BRIEF:
May I please have every record restated word for word, with the images left out?

──────── DATASET ────────

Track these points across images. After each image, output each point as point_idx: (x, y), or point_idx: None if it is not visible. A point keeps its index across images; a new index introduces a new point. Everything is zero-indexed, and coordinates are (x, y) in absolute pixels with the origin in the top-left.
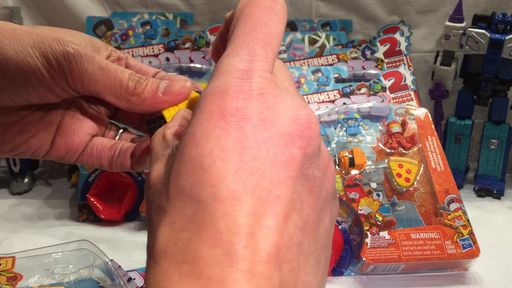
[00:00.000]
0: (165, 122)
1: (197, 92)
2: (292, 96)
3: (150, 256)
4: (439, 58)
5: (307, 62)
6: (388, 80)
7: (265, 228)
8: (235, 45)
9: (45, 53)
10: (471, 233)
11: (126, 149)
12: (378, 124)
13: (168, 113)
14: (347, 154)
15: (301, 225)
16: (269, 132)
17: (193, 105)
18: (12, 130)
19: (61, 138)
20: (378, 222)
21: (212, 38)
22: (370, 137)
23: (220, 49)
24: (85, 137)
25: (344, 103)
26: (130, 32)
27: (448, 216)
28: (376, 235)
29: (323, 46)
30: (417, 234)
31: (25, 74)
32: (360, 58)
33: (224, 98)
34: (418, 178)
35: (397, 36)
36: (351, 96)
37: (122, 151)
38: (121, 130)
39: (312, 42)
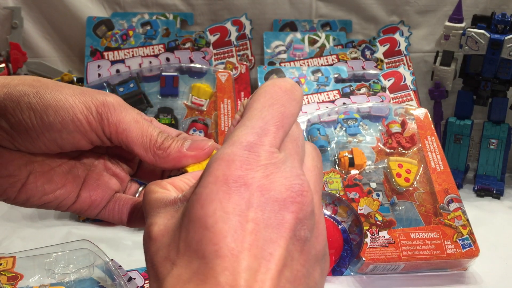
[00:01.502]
0: None
1: None
2: (292, 164)
3: None
4: (439, 58)
5: (307, 62)
6: (388, 80)
7: (260, 282)
8: (251, 116)
9: (85, 101)
10: (470, 233)
11: None
12: (378, 124)
13: (192, 169)
14: (347, 154)
15: (291, 279)
16: (264, 198)
17: None
18: (43, 179)
19: (86, 192)
20: (378, 222)
21: (212, 38)
22: (370, 137)
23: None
24: (108, 192)
25: (344, 103)
26: (131, 32)
27: (448, 216)
28: (376, 235)
29: (323, 46)
30: (417, 234)
31: (63, 120)
32: (360, 58)
33: (230, 166)
34: (417, 178)
35: (396, 36)
36: (351, 96)
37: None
38: (141, 188)
39: (312, 42)
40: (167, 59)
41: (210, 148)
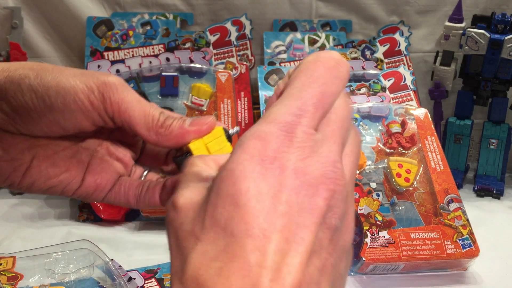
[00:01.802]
0: (191, 155)
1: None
2: (330, 148)
3: (178, 280)
4: (439, 58)
5: None
6: (388, 80)
7: (290, 265)
8: (290, 95)
9: (86, 81)
10: (470, 233)
11: (154, 186)
12: (377, 124)
13: (193, 146)
14: None
15: (319, 267)
16: (299, 181)
17: (216, 138)
18: (47, 163)
19: (90, 176)
20: (377, 222)
21: (212, 38)
22: (370, 137)
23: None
24: (113, 175)
25: None
26: (131, 32)
27: (448, 216)
28: (375, 235)
29: (323, 46)
30: (417, 234)
31: (64, 100)
32: (360, 58)
33: (266, 145)
34: (417, 178)
35: (396, 36)
36: (351, 96)
37: (150, 188)
38: (145, 171)
39: (312, 42)
40: (167, 59)
41: (211, 123)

────────

REPLY:
Track these points across images. After each image, output each point as point_idx: (x, y), or point_idx: None if it is not visible. A point keeps its index across images; a new index introduces a new point. Everything is zero-indexed, and coordinates are (x, y) in absolute pixels with the origin in the top-left.
[00:00.000]
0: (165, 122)
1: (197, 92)
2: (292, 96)
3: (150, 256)
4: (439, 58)
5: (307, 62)
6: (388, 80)
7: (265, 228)
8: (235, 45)
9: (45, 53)
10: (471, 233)
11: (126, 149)
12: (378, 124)
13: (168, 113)
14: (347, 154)
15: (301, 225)
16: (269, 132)
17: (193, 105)
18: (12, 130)
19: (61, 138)
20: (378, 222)
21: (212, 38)
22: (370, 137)
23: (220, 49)
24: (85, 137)
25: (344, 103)
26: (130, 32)
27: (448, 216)
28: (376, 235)
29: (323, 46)
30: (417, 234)
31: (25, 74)
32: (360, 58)
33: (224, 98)
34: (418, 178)
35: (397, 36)
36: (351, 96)
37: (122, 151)
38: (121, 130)
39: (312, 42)
[00:01.502]
0: None
1: None
2: (292, 164)
3: None
4: (439, 58)
5: (307, 62)
6: (388, 80)
7: (260, 282)
8: (251, 116)
9: (85, 101)
10: (470, 233)
11: None
12: (378, 124)
13: (192, 169)
14: (347, 154)
15: (291, 279)
16: (264, 198)
17: None
18: (43, 179)
19: (86, 192)
20: (378, 222)
21: (212, 38)
22: (370, 137)
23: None
24: (108, 192)
25: (344, 103)
26: (131, 32)
27: (448, 216)
28: (376, 235)
29: (323, 46)
30: (417, 234)
31: (63, 120)
32: (360, 58)
33: (230, 166)
34: (417, 178)
35: (396, 36)
36: (351, 96)
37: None
38: (141, 188)
39: (312, 42)
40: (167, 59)
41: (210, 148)
[00:01.802]
0: (191, 155)
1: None
2: (330, 148)
3: (178, 280)
4: (439, 58)
5: None
6: (388, 80)
7: (290, 265)
8: (290, 95)
9: (86, 81)
10: (470, 233)
11: (154, 186)
12: (377, 124)
13: (193, 146)
14: None
15: (319, 267)
16: (299, 181)
17: (216, 138)
18: (47, 163)
19: (90, 176)
20: (377, 222)
21: (212, 38)
22: (370, 137)
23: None
24: (113, 175)
25: None
26: (131, 32)
27: (448, 216)
28: (375, 235)
29: (323, 46)
30: (417, 234)
31: (64, 100)
32: (360, 58)
33: (266, 145)
34: (417, 178)
35: (396, 36)
36: (351, 96)
37: (150, 188)
38: (145, 171)
39: (312, 42)
40: (167, 59)
41: (211, 123)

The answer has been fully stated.